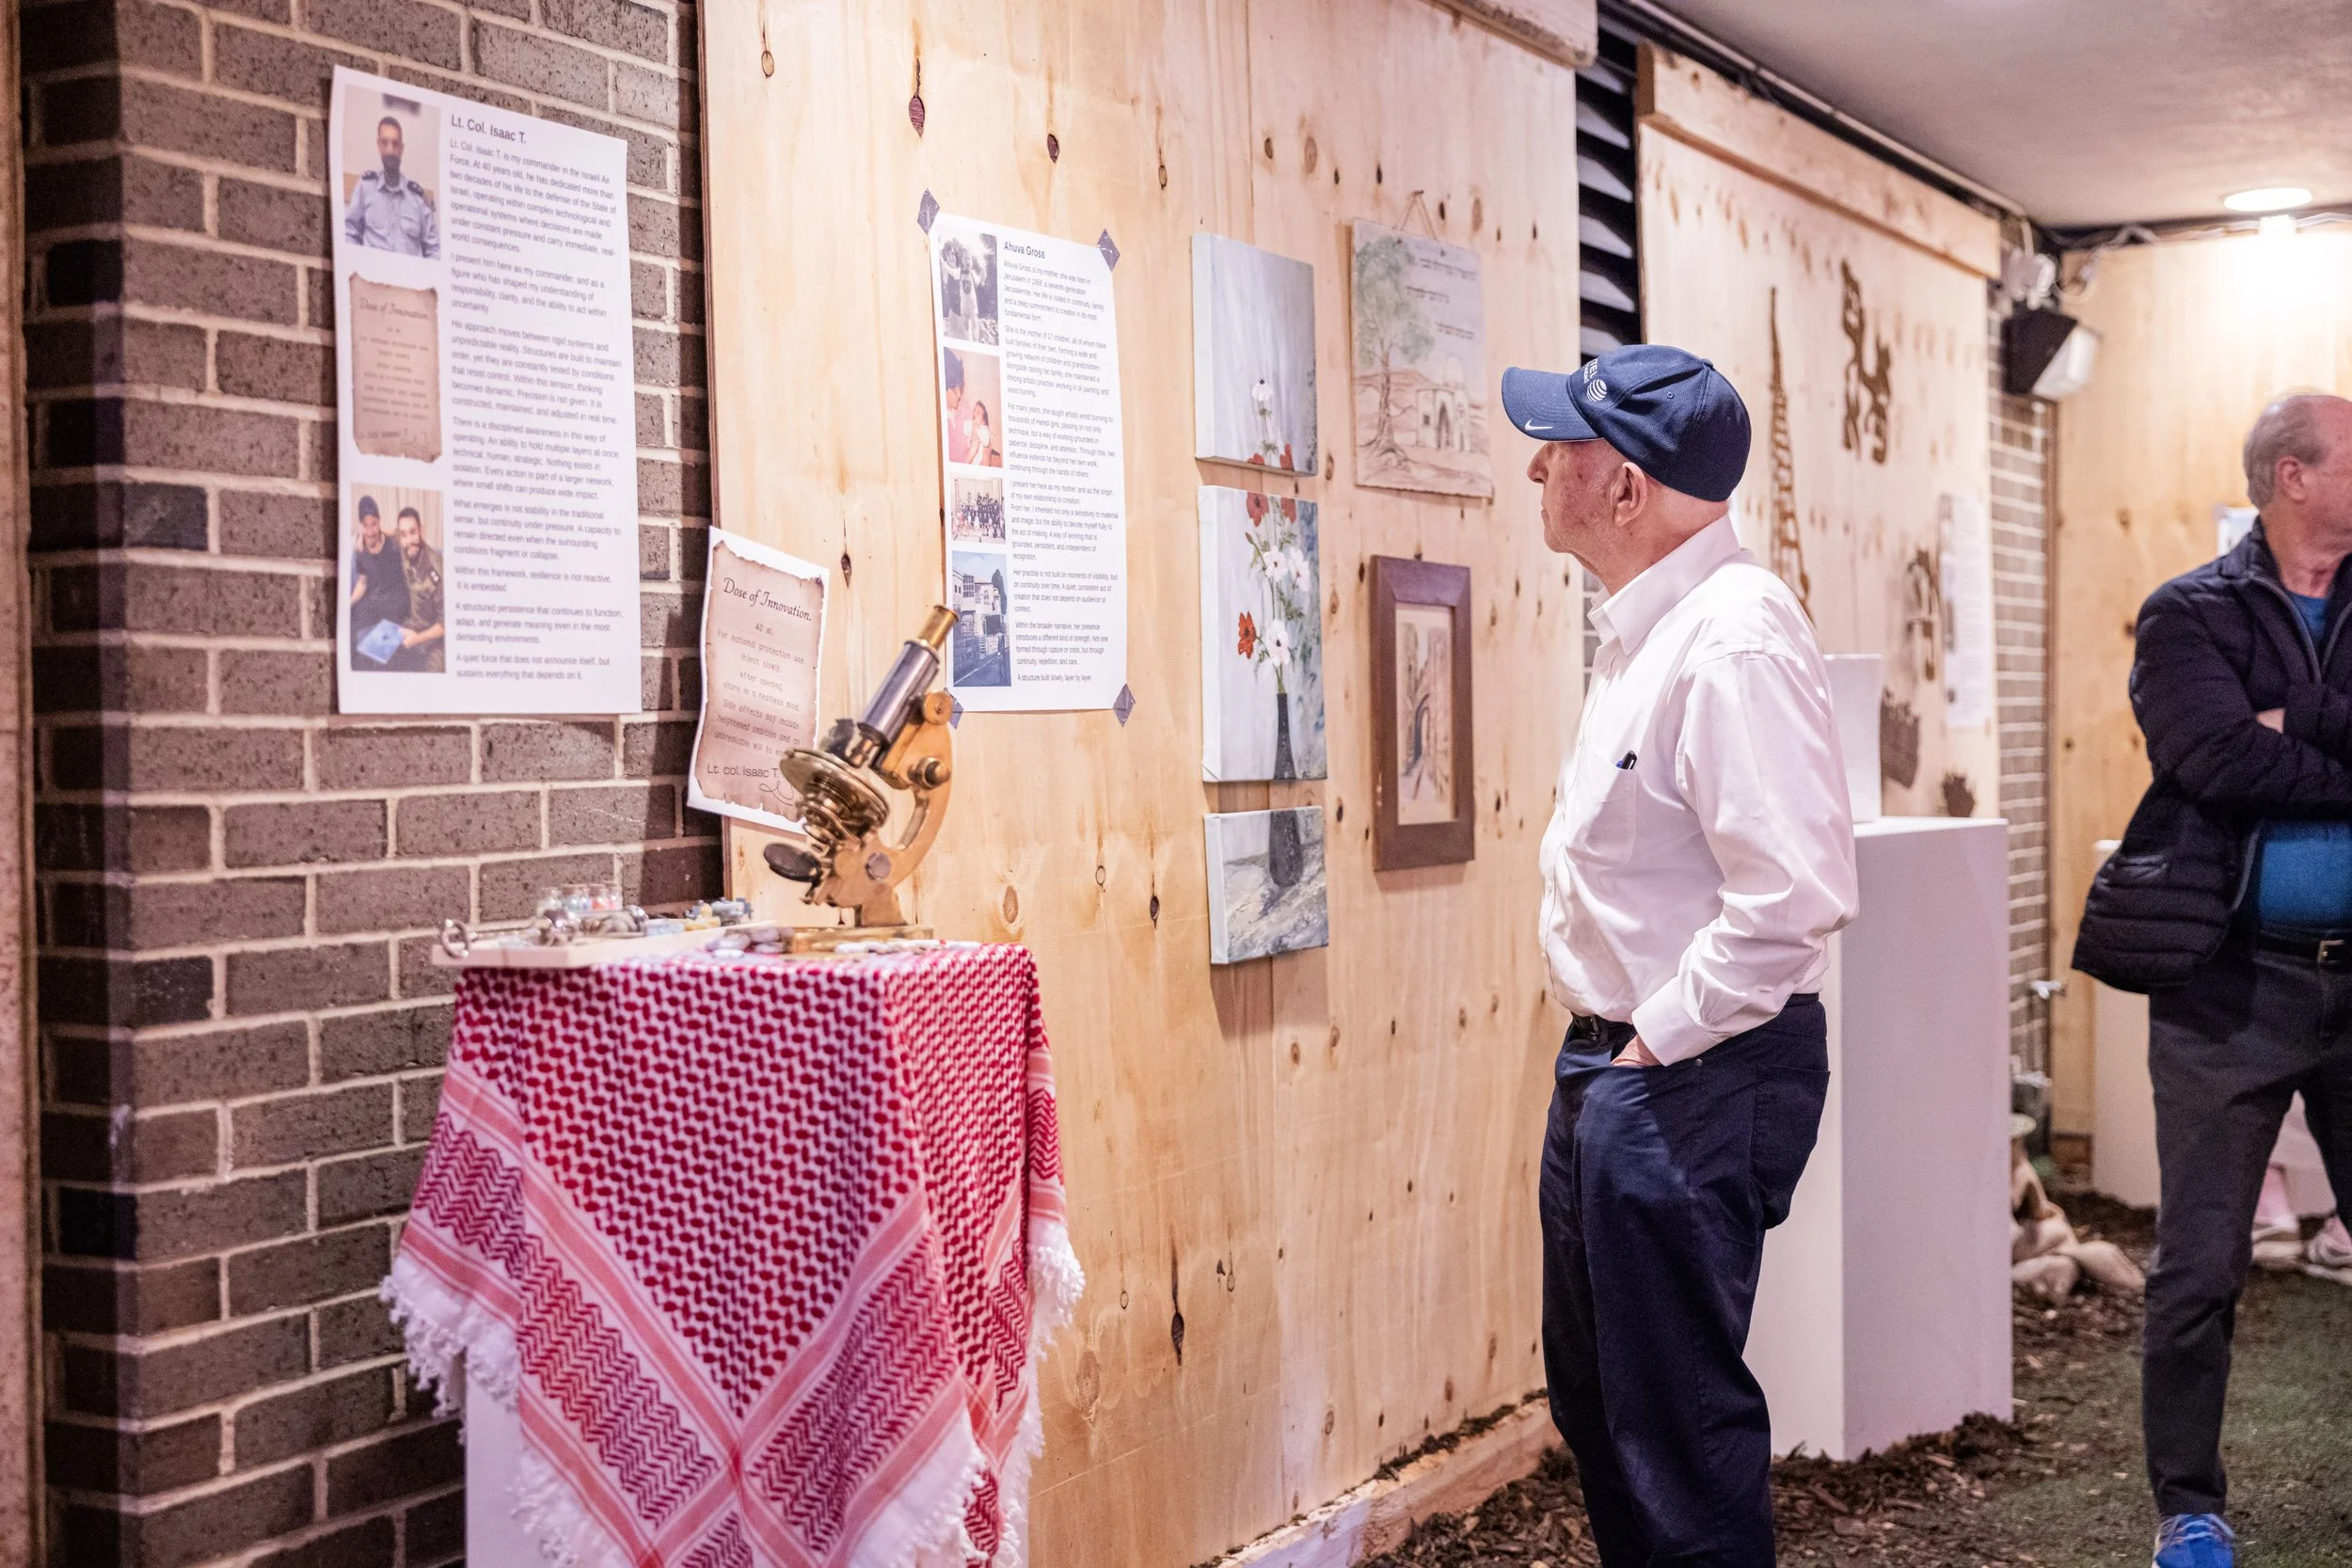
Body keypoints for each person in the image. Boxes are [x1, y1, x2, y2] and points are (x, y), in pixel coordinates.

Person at [1504, 344, 1858, 1566]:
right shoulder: (1651, 629)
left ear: (1627, 488)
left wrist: (1652, 1044)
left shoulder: (1731, 641)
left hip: (1687, 1067)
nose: (1538, 467)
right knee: (1603, 1403)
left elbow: (1793, 894)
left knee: (1674, 1432)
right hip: (1628, 1062)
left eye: (1561, 447)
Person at [2073, 392, 2352, 1568]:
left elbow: (2262, 748)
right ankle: (2187, 1507)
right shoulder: (2188, 611)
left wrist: (2300, 718)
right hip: (2228, 988)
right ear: (2293, 475)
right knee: (2197, 1264)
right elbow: (2213, 755)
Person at [345, 114, 439, 259]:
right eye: (385, 143)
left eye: (395, 144)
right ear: (379, 146)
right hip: (372, 271)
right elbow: (350, 234)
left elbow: (434, 249)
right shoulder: (365, 188)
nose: (390, 150)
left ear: (401, 148)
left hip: (409, 273)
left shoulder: (418, 199)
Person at [348, 495, 407, 660]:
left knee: (380, 648)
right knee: (352, 625)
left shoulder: (393, 544)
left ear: (380, 521)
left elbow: (416, 532)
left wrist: (385, 532)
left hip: (395, 601)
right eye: (365, 525)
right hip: (374, 601)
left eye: (374, 524)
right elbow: (362, 583)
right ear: (361, 525)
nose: (370, 531)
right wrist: (348, 603)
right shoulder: (361, 550)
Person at [389, 505, 445, 672]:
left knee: (435, 671)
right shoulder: (404, 548)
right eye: (404, 534)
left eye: (413, 532)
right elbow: (391, 533)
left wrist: (418, 639)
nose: (409, 540)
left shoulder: (437, 568)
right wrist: (364, 536)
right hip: (411, 626)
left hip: (433, 638)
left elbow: (445, 624)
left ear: (422, 531)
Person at [944, 349, 972, 463]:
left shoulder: (962, 409)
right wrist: (974, 447)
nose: (959, 395)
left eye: (960, 388)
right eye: (955, 391)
===============
▶ **Instructions for the task**
Set down the lines from the one with "left ear: (1627, 488)" through the end of the data above. Keep each exactly as written and add no other line.

▶ **Solved exercise**
left ear: (1627, 488)
left wrist: (1652, 1044)
left shoulder: (1731, 641)
left hip: (1687, 1067)
nose: (1538, 467)
right knee: (1603, 1403)
left elbow: (1793, 894)
left knee: (1674, 1432)
right hip: (1628, 1062)
left eye: (1561, 447)
Person at [2073, 392, 2352, 1568]:
left elbow: (2262, 748)
right ankle: (2187, 1507)
right shoulder: (2188, 611)
left wrist: (2300, 718)
right hip: (2228, 988)
right ear: (2293, 475)
right knee: (2197, 1264)
right elbow: (2213, 755)
Person at [345, 114, 439, 259]:
right eye: (385, 143)
left eye: (395, 144)
right ear: (379, 146)
right hip: (372, 271)
right elbow: (350, 234)
left elbow: (434, 249)
right shoulder: (365, 188)
nose: (390, 150)
left ear: (401, 148)
left hip: (409, 273)
left shoulder: (418, 199)
Person at [348, 495, 407, 660]:
left knee: (380, 648)
right knee: (352, 625)
left shoulder: (393, 544)
left ear: (380, 521)
left elbow: (416, 532)
left wrist: (385, 532)
left hip: (395, 601)
right eye: (365, 525)
right hip: (374, 601)
left eye: (374, 524)
right elbow: (362, 583)
right ear: (361, 525)
nose: (370, 531)
right wrist: (348, 603)
right shoulder: (361, 550)
Person at [389, 505, 445, 672]:
left knee: (435, 671)
right shoulder: (404, 548)
right eye: (404, 534)
left eye: (413, 532)
right elbow: (391, 533)
left wrist: (418, 639)
nose: (409, 540)
left shoulder: (437, 568)
right wrist: (364, 536)
right hip: (411, 626)
left hip: (433, 638)
left elbow: (445, 624)
left ear: (422, 531)
Person at [944, 349, 972, 463]:
left shoulder: (962, 409)
right wrist: (974, 447)
nose: (959, 395)
left eye: (960, 388)
right eye: (955, 391)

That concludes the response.